As strange as it sounds, these flagrantly expensive menu items may just be the best deal on the menu, at least from a food-cost perspective. Diners’ willingness to pay large sums of money for steak allows restaurants to purchase a more expensive product or serve a larger portion of it—but because high-quality beef is so expensive to begin with, it hits the mark-up ceiling more quickly than other proteins. “If we marked it up the same way we marked up everything else,” Pandel says of the bistecca, “it would be a lot more expensive.” Psaltis, who says he’s marking up his steak 20–30 percent less than his other dishes, swears that “we’re pricing it as cheap as we can and still not suffocate.”

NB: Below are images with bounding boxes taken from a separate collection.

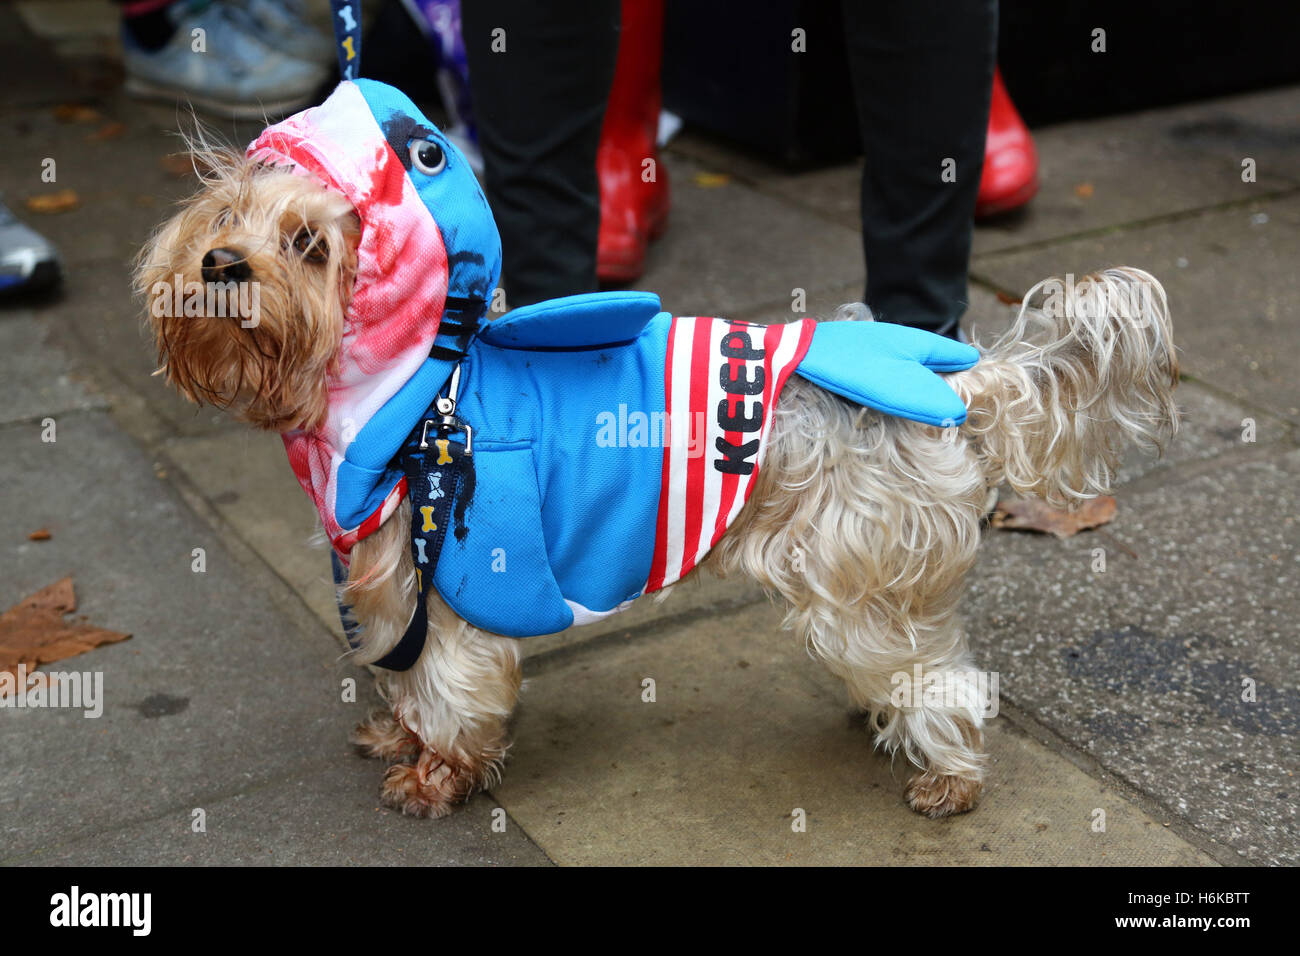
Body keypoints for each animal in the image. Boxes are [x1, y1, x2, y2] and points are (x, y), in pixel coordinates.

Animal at [139, 82, 1180, 816]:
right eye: (225, 219)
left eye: (310, 244)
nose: (219, 266)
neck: (423, 393)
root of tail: (957, 388)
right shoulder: (391, 578)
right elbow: (405, 677)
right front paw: (400, 741)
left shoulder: (454, 578)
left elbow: (451, 691)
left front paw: (437, 776)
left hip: (852, 584)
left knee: (944, 677)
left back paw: (947, 776)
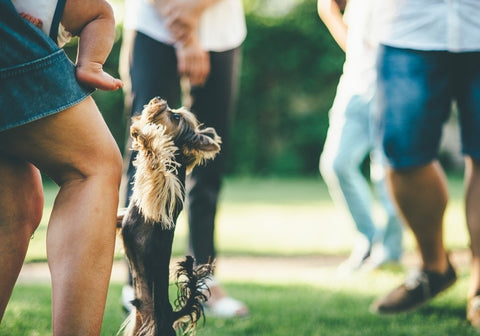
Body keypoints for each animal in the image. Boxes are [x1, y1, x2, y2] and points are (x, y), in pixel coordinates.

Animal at [119, 98, 222, 336]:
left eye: (175, 117)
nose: (160, 100)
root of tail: (171, 315)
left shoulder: (164, 191)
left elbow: (155, 162)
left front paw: (144, 136)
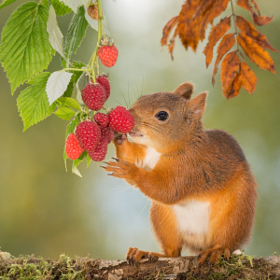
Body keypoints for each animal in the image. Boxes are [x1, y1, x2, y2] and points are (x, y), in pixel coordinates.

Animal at [104, 82, 258, 264]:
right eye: (141, 98)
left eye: (162, 115)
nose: (128, 117)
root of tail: (200, 242)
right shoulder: (146, 154)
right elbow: (132, 156)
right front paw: (118, 136)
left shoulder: (190, 168)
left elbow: (168, 190)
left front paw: (130, 170)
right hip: (163, 219)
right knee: (173, 252)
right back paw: (145, 253)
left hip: (236, 212)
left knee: (226, 239)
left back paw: (216, 251)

That might not be for long, however. “The price of meat is going up,” says Psaltis, who’s been eating the recent 10–15 percent cost increase. Though the effect might not be imminent, “the drought that we went through is going to hit the cattle industry,” LaRoche adds. “All those prices will go up.” And if the current trend is any indication, diners will continue to pay for it.